McIvor’s case only dealt with one small group of Aboriginal people who are discriminated against. There are numerous ways in which the registration provisions of the Act discriminate against Aboriginal peoples:
(1) Gender discrimination – An individual traces their Aboriginal ancestry through their maternal line (mother, grandmother, greatgrandmother) instead of through the paternal line (father, grandfather, greatgrandfather);
* Although the amendments to the Act in response to McIvor will address some of these people, it will not address of those affected by this kind of gender discrimination.
(2) Arbitrary cut-off date – The date on which a person was born means that some pre-1985 babies have status, but those born post-1985 may not;
(3) Illegitimate siblings – Brothers and sisters from the same family may or may not have status based on whether their parent was male or female and whether the child was male or female and born out of wedlock;
(4) Unstated paternity – If an unwed Indian woman does not name the father of her child, there is a legal presumption that the father did not have status – this results in the child having lesser or no status;
(5) Métis scrip takers – Aboriginal peoples who took scrip are not eligible for status regardless of their actual cultural identities as Indians versus Métis;
(6) Second generation cut-off – Indians may be refused status because one of their parents do not have status – this equates to a blood quantum requirement that discriminates against those children of mixed marriages;
(7) Non-Aboriginal preference – (a) Non-Aboriginal women who gained status through marriage are allowed to keep their status and pass on better status to their children than Aboriginal women and their children; (b) Adoptions – Non-Aboriginal children who are adopted into Indian families can have better status than Aboriginal children born of Indian parent(s).
As can be seen by the above, there are numerous discrimination issues that need to be addressed in the Act.
It is time for Canada to pull itself out of the dark ages, and put some action behind its apology.
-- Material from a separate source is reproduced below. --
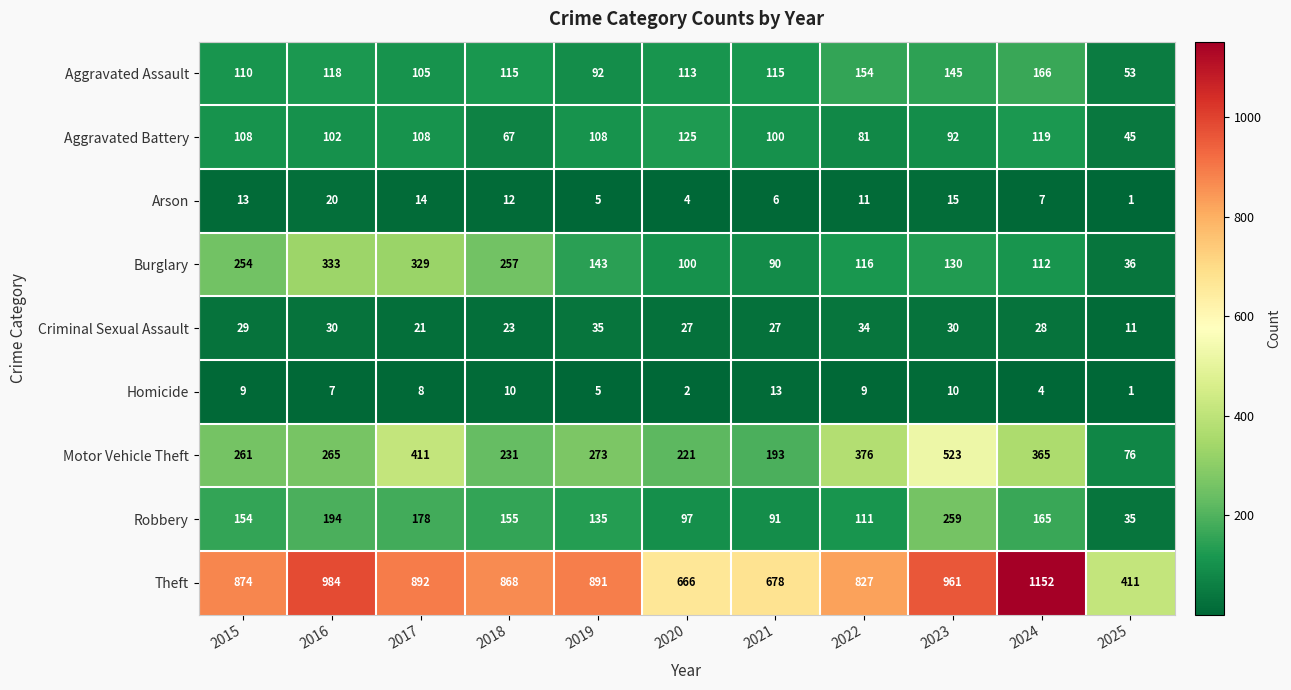

Which label corresponds to the smallest value in the chart?

2025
When Canada apologized for residential schools and the assimilatory attitudes upon which that policy was based – it seemed to forget that the Indian Act’s status provisions were designed to assimilate Aboriginal peoples into the dominant society and continues to do so.
Canada does not have the right or authority to determine the individual or communal identities of Aboriginal peoples. Canada’s authority under section 91(24) may give it the legislative jurisdiction to manage the relationship with “Indians and lands reserved for the Indians” but that does not confer a right to determine our identities. This is a right that is inherent to the right of Aboriginal peoples to be self-determining. Canada has negatively impacted our identities for generations – it’s time we were able to heal and re-assert our own identities.
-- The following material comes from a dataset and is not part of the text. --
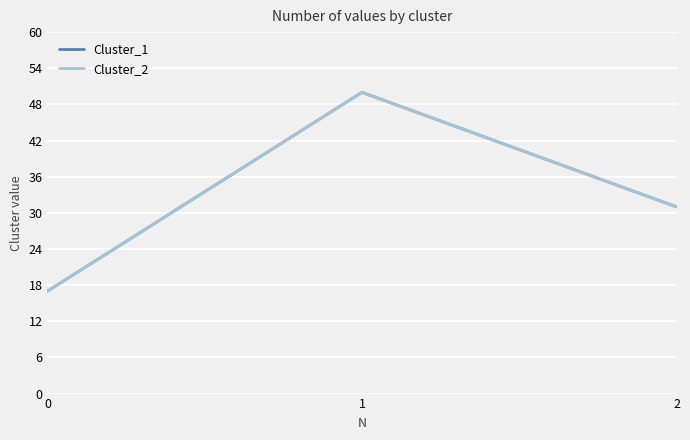

What is the value of the Cluster_1 point at the 1st from the left?

17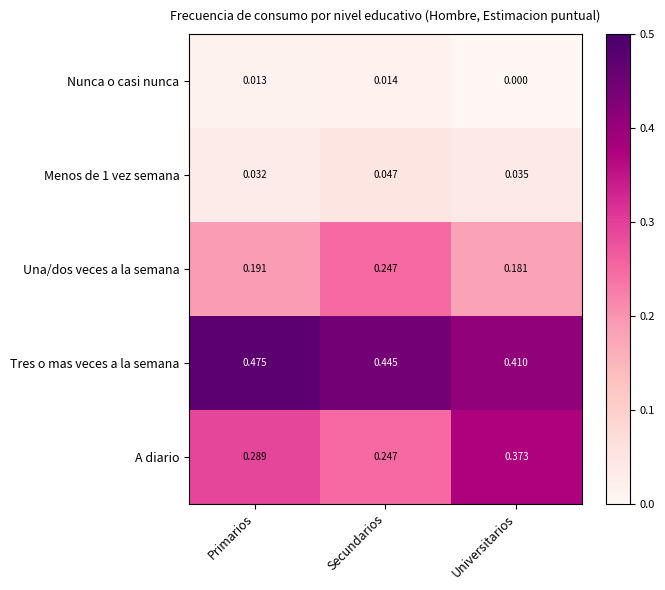

Which series changed the most between Secundarios and Universitarios?

A diario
No where in out treaties did it say that there was a cut-off date for determining Aboriginality nor was registration even contemplated when our treaties were signed. It is time to assert our authority in this area. True Nations do not let other Nations tell them how to determine their own citizenship. Our treaties were negotiated by our ancestors for the benefit of our “heirs and heirs forever”. It is time for Canada to undo the harm it has caused.
I believe that a whole-scale review of the Indian Act is necessary to bring all provisions of the Act in line with the Charter, the Canadian Human Rights Act, the Constitution Act and all international human rights covenants to which Canada is bound. Obviously, amendments to the Indian Act would be an interim solution until such time as modern treaty, land claim and/or self-government agreements have been negotiated. The only question is whether Canada is willing to put action behind its apology and whether Aboriginal people are ready to protect their future generations?